[Brief]
The records below are to be restated word for word, with every picture left out.

━━━━━ Data supplied

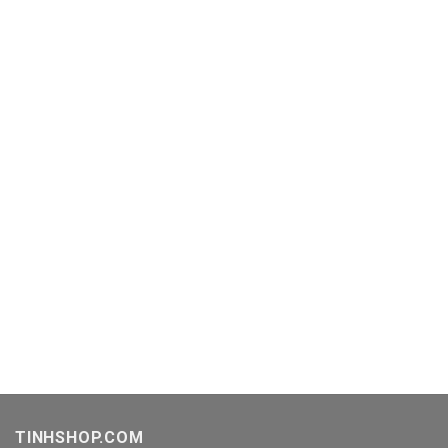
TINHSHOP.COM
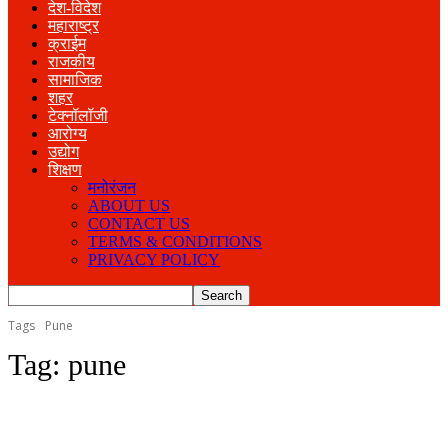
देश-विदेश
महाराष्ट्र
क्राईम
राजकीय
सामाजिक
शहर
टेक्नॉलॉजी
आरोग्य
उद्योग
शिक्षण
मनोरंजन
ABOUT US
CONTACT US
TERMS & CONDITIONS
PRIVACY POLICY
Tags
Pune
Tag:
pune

━━━━━━━━━━

[Written reply]
TINHSHOP.COM
देश-विदेश
महाराष्ट्र
क्राईम
राजकीय
सामाजिक
शहर
टेक्नॉलॉजी
आरोग्य
उद्योग
शिक्षण
मनोरंजन
ABOUT US
CONTACT US
TERMS & CONDITIONS
PRIVACY POLICY
Tags
Pune
Tag:
pune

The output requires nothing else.